» REQUIRED WORK
Output all records exactly.

[Collected data]
☆ ☆ ☆ ☆ ☆
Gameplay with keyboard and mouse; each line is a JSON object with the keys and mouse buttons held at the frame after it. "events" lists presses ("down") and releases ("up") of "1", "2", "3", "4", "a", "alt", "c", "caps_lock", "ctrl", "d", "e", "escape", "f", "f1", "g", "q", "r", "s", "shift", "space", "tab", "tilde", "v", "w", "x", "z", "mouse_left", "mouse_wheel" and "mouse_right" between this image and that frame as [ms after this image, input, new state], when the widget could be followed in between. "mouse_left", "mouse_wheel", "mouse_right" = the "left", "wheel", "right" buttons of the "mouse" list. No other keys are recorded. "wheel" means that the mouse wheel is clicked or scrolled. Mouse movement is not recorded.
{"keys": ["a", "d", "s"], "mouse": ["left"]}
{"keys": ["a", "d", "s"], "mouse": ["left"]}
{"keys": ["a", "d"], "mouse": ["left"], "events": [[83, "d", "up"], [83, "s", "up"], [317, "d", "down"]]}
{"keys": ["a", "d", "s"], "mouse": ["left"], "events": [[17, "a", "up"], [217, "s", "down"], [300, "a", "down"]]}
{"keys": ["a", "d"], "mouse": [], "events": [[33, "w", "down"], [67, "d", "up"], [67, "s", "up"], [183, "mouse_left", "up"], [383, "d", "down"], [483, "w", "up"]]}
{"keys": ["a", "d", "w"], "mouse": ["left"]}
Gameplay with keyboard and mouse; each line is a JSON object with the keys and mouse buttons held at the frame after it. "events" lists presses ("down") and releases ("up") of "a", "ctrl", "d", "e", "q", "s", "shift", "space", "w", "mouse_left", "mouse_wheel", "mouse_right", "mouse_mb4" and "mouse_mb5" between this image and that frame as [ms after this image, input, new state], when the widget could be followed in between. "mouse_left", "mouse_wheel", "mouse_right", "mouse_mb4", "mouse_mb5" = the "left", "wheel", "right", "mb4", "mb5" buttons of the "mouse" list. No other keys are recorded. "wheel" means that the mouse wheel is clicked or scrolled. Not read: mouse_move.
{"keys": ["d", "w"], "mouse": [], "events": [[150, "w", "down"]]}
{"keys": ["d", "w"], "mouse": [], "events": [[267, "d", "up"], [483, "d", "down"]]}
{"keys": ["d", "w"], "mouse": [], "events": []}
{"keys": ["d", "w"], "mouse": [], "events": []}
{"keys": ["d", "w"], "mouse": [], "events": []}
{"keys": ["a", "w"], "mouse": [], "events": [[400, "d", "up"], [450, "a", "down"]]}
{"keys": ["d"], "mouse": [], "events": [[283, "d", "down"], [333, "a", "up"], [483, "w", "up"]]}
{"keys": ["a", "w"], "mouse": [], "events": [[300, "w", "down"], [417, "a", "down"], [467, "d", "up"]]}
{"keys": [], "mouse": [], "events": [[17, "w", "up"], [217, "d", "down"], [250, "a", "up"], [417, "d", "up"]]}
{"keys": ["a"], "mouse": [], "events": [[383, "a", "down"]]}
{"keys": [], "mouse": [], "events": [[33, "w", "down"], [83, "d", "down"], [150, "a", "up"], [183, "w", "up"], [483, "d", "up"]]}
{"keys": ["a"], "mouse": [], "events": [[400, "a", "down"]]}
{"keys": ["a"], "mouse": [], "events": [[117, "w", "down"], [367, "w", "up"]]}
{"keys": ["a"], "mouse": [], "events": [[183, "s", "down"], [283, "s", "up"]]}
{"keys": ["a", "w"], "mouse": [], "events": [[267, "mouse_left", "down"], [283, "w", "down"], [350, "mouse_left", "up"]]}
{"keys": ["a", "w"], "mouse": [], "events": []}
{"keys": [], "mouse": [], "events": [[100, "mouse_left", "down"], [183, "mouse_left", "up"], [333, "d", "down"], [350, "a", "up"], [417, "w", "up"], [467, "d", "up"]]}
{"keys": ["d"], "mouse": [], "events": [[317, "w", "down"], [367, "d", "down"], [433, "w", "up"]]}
☆ ☆ ☆ ☆ ☆
» WRITTEN RESPONSE
Gameplay with keyboard and mouse; each line is a JSON object with the keys and mouse buttons held at the frame after it. "events" lists presses ("down") and releases ("up") of "1", "2", "3", "4", "a", "alt", "c", "caps_lock", "ctrl", "d", "e", "escape", "f", "f1", "g", "q", "r", "s", "shift", "space", "tab", "tilde", "v", "w", "x", "z", "mouse_left", "mouse_wheel" and "mouse_right" between this image and that frame as [ms after this image, input, new state], when the widget could be followed in between. "mouse_left", "mouse_wheel", "mouse_right" = the "left", "wheel", "right" buttons of the "mouse" list. No other keys are recorded. "wheel" means that the mouse wheel is clicked or scrolled. Mouse movement is not recorded.
{"keys": ["a", "d", "s"], "mouse": ["left"]}
{"keys": ["a", "d", "s"], "mouse": ["left"]}
{"keys": ["a", "d"], "mouse": ["left"], "events": [[83, "d", "up"], [83, "s", "up"], [317, "d", "down"]]}
{"keys": ["a", "d", "s"], "mouse": ["left"], "events": [[17, "a", "up"], [217, "s", "down"], [300, "a", "down"]]}
{"keys": ["a", "d"], "mouse": [], "events": [[33, "w", "down"], [67, "d", "up"], [67, "s", "up"], [183, "mouse_left", "up"], [383, "d", "down"], [483, "w", "up"]]}
{"keys": ["a", "d", "w"], "mouse": ["left"]}
Gameplay with keyboard and mouse; each line is a JSON object with the keys and mouse buttons held at the frame after it. "events" lists presses ("down") and releases ("up") of "a", "ctrl", "d", "e", "q", "s", "shift", "space", "w", "mouse_left", "mouse_wheel", "mouse_right", "mouse_mb4" and "mouse_mb5" between this image and that frame as [ms after this image, input, new state], when the widget could be followed in between. "mouse_left", "mouse_wheel", "mouse_right", "mouse_mb4", "mouse_mb5" = the "left", "wheel", "right", "mb4", "mb5" buttons of the "mouse" list. No other keys are recorded. "wheel" means that the mouse wheel is clicked or scrolled. Not read: mouse_move.
{"keys": ["d", "w"], "mouse": [], "events": [[150, "w", "down"]]}
{"keys": ["d", "w"], "mouse": [], "events": [[267, "d", "up"], [483, "d", "down"]]}
{"keys": ["d", "w"], "mouse": [], "events": []}
{"keys": ["d", "w"], "mouse": [], "events": []}
{"keys": ["d", "w"], "mouse": [], "events": []}
{"keys": ["a", "w"], "mouse": [], "events": [[400, "d", "up"], [450, "a", "down"]]}
{"keys": ["d"], "mouse": [], "events": [[283, "d", "down"], [333, "a", "up"], [483, "w", "up"]]}
{"keys": ["a", "w"], "mouse": [], "events": [[300, "w", "down"], [417, "a", "down"], [467, "d", "up"]]}
{"keys": [], "mouse": [], "events": [[17, "w", "up"], [217, "d", "down"], [250, "a", "up"], [417, "d", "up"]]}
{"keys": ["a"], "mouse": [], "events": [[383, "a", "down"]]}
{"keys": [], "mouse": [], "events": [[33, "w", "down"], [83, "d", "down"], [150, "a", "up"], [183, "w", "up"], [483, "d", "up"]]}
{"keys": ["a"], "mouse": [], "events": [[400, "a", "down"]]}
{"keys": ["a"], "mouse": [], "events": [[117, "w", "down"], [367, "w", "up"]]}
{"keys": ["a"], "mouse": [], "events": [[183, "s", "down"], [283, "s", "up"]]}
{"keys": ["a", "w"], "mouse": [], "events": [[267, "mouse_left", "down"], [283, "w", "down"], [350, "mouse_left", "up"]]}
{"keys": ["a", "w"], "mouse": [], "events": []}
{"keys": [], "mouse": [], "events": [[100, "mouse_left", "down"], [183, "mouse_left", "up"], [333, "d", "down"], [350, "a", "up"], [417, "w", "up"], [467, "d", "up"]]}
{"keys": ["d"], "mouse": [], "events": [[317, "w", "down"], [367, "d", "down"], [433, "w", "up"]]}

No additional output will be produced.